▸ Given data
· · · ·

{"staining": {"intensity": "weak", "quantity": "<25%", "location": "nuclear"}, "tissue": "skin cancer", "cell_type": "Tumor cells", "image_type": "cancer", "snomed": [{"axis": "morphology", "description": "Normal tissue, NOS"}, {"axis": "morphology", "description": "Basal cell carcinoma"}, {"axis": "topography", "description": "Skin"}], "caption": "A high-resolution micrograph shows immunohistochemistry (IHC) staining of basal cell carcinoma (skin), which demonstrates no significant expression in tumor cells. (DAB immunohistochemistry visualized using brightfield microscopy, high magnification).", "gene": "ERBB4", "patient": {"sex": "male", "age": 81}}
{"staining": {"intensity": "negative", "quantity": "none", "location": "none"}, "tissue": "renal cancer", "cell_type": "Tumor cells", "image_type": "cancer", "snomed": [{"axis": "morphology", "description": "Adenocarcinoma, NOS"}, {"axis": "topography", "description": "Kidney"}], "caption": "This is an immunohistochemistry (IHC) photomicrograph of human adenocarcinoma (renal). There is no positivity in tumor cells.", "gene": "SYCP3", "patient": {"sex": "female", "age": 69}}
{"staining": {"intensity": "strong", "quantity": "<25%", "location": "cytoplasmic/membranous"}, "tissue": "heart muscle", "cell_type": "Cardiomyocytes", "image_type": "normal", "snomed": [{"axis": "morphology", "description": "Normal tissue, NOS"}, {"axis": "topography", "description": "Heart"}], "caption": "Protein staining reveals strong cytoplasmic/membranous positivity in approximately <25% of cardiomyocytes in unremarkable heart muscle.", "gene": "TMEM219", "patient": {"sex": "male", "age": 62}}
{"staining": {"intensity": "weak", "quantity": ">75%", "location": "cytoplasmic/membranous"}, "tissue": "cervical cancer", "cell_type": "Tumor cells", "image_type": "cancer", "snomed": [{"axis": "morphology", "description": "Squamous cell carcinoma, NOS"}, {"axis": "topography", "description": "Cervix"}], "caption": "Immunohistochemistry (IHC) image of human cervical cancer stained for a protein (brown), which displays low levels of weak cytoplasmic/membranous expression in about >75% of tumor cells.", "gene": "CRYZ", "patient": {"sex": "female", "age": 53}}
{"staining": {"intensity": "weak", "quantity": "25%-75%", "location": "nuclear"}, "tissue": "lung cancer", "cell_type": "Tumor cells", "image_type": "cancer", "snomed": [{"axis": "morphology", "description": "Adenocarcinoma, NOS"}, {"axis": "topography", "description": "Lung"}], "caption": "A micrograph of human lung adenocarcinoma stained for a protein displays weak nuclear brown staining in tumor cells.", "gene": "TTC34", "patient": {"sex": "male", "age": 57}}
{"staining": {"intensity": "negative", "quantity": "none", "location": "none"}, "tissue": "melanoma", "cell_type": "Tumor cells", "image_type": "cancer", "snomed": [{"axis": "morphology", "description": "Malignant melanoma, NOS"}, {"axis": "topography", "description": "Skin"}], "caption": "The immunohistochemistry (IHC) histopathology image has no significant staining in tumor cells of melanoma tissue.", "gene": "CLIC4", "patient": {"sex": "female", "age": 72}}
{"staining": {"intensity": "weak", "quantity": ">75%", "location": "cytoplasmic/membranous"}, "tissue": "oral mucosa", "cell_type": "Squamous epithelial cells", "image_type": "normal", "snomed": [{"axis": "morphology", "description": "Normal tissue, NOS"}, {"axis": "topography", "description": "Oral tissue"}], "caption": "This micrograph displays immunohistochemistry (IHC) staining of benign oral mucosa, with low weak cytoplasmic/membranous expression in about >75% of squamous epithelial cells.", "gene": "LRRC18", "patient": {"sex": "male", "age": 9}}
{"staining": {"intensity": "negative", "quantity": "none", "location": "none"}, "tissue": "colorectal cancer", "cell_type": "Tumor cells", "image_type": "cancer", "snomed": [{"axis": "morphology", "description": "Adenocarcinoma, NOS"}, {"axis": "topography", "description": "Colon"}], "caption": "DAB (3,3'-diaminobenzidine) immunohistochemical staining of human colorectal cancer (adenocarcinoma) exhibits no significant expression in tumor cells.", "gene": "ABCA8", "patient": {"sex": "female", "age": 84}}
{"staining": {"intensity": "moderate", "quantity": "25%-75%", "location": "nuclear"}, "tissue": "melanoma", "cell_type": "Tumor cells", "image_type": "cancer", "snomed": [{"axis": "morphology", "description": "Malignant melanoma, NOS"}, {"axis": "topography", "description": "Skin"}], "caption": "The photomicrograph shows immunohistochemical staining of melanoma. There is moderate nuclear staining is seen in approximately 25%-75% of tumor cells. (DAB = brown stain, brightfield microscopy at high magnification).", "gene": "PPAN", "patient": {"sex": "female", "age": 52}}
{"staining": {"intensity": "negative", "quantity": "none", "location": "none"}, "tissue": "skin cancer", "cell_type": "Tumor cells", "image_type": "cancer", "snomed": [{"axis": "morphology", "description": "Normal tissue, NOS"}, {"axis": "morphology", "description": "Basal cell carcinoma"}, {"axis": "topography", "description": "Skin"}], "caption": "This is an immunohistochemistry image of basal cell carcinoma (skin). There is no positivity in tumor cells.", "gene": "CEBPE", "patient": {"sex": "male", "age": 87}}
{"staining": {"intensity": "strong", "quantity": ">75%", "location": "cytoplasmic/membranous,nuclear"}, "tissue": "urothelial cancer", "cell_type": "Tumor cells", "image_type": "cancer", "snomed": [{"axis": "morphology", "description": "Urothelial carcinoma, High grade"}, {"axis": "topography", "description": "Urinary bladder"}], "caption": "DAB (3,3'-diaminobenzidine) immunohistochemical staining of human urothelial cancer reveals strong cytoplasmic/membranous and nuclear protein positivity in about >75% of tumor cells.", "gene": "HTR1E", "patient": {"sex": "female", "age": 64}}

· · · ·

Every entry must be duplicated exactly as it stands.

{"staining": {"intensity": "weak", "quantity": "<25%", "location": "nuclear"}, "tissue": "skin cancer", "cell_type": "Tumor cells", "image_type": "cancer", "snomed": [{"axis": "morphology", "description": "Normal tissue, NOS"}, {"axis": "morphology", "description": "Basal cell carcinoma"}, {"axis": "topography", "description": "Skin"}], "caption": "A high-resolution micrograph shows immunohistochemistry (IHC) staining of basal cell carcinoma (skin), which demonstrates no significant expression in tumor cells. (DAB immunohistochemistry visualized using brightfield microscopy, high magnification).", "gene": "ERBB4", "patient": {"sex": "male", "age": 81}}
{"staining": {"intensity": "negative", "quantity": "none", "location": "none"}, "tissue": "renal cancer", "cell_type": "Tumor cells", "image_type": "cancer", "snomed": [{"axis": "morphology", "description": "Adenocarcinoma, NOS"}, {"axis": "topography", "description": "Kidney"}], "caption": "This is an immunohistochemistry (IHC) photomicrograph of human adenocarcinoma (renal). There is no positivity in tumor cells.", "gene": "SYCP3", "patient": {"sex": "female", "age": 69}}
{"staining": {"intensity": "strong", "quantity": "<25%", "location": "cytoplasmic/membranous"}, "tissue": "heart muscle", "cell_type": "Cardiomyocytes", "image_type": "normal", "snomed": [{"axis": "morphology", "description": "Normal tissue, NOS"}, {"axis": "topography", "description": "Heart"}], "caption": "Protein staining reveals strong cytoplasmic/membranous positivity in approximately <25% of cardiomyocytes in unremarkable heart muscle.", "gene": "TMEM219", "patient": {"sex": "male", "age": 62}}
{"staining": {"intensity": "weak", "quantity": ">75%", "location": "cytoplasmic/membranous"}, "tissue": "cervical cancer", "cell_type": "Tumor cells", "image_type": "cancer", "snomed": [{"axis": "morphology", "description": "Squamous cell carcinoma, NOS"}, {"axis": "topography", "description": "Cervix"}], "caption": "Immunohistochemistry (IHC) image of human cervical cancer stained for a protein (brown), which displays low levels of weak cytoplasmic/membranous expression in about >75% of tumor cells.", "gene": "CRYZ", "patient": {"sex": "female", "age": 53}}
{"staining": {"intensity": "weak", "quantity": "25%-75%", "location": "nuclear"}, "tissue": "lung cancer", "cell_type": "Tumor cells", "image_type": "cancer", "snomed": [{"axis": "morphology", "description": "Adenocarcinoma, NOS"}, {"axis": "topography", "description": "Lung"}], "caption": "A micrograph of human lung adenocarcinoma stained for a protein displays weak nuclear brown staining in tumor cells.", "gene": "TTC34", "patient": {"sex": "male", "age": 57}}
{"staining": {"intensity": "negative", "quantity": "none", "location": "none"}, "tissue": "melanoma", "cell_type": "Tumor cells", "image_type": "cancer", "snomed": [{"axis": "morphology", "description": "Malignant melanoma, NOS"}, {"axis": "topography", "description": "Skin"}], "caption": "The immunohistochemistry (IHC) histopathology image has no significant staining in tumor cells of melanoma tissue.", "gene": "CLIC4", "patient": {"sex": "female", "age": 72}}
{"staining": {"intensity": "weak", "quantity": ">75%", "location": "cytoplasmic/membranous"}, "tissue": "oral mucosa", "cell_type": "Squamous epithelial cells", "image_type": "normal", "snomed": [{"axis": "morphology", "description": "Normal tissue, NOS"}, {"axis": "topography", "description": "Oral tissue"}], "caption": "This micrograph displays immunohistochemistry (IHC) staining of benign oral mucosa, with low weak cytoplasmic/membranous expression in about >75% of squamous epithelial cells.", "gene": "LRRC18", "patient": {"sex": "male", "age": 9}}
{"staining": {"intensity": "negative", "quantity": "none", "location": "none"}, "tissue": "colorectal cancer", "cell_type": "Tumor cells", "image_type": "cancer", "snomed": [{"axis": "morphology", "description": "Adenocarcinoma, NOS"}, {"axis": "topography", "description": "Colon"}], "caption": "DAB (3,3'-diaminobenzidine) immunohistochemical staining of human colorectal cancer (adenocarcinoma) exhibits no significant expression in tumor cells.", "gene": "ABCA8", "patient": {"sex": "female", "age": 84}}
{"staining": {"intensity": "moderate", "quantity": "25%-75%", "location": "nuclear"}, "tissue": "melanoma", "cell_type": "Tumor cells", "image_type": "cancer", "snomed": [{"axis": "morphology", "description": "Malignant melanoma, NOS"}, {"axis": "topography", "description": "Skin"}], "caption": "The photomicrograph shows immunohistochemical staining of melanoma. There is moderate nuclear staining is seen in approximately 25%-75% of tumor cells. (DAB = brown stain, brightfield microscopy at high magnification).", "gene": "PPAN", "patient": {"sex": "female", "age": 52}}
{"staining": {"intensity": "negative", "quantity": "none", "location": "none"}, "tissue": "skin cancer", "cell_type": "Tumor cells", "image_type": "cancer", "snomed": [{"axis": "morphology", "description": "Normal tissue, NOS"}, {"axis": "morphology", "description": "Basal cell carcinoma"}, {"axis": "topography", "description": "Skin"}], "caption": "This is an immunohistochemistry image of basal cell carcinoma (skin). There is no positivity in tumor cells.", "gene": "CEBPE", "patient": {"sex": "male", "age": 87}}
{"staining": {"intensity": "strong", "quantity": ">75%", "location": "cytoplasmic/membranous,nuclear"}, "tissue": "urothelial cancer", "cell_type": "Tumor cells", "image_type": "cancer", "snomed": [{"axis": "morphology", "description": "Urothelial carcinoma, High grade"}, {"axis": "topography", "description": "Urinary bladder"}], "caption": "DAB (3,3'-diaminobenzidine) immunohistochemical staining of human urothelial cancer reveals strong cytoplasmic/membranous and nuclear protein positivity in about >75% of tumor cells.", "gene": "HTR1E", "patient": {"sex": "female", "age": 64}}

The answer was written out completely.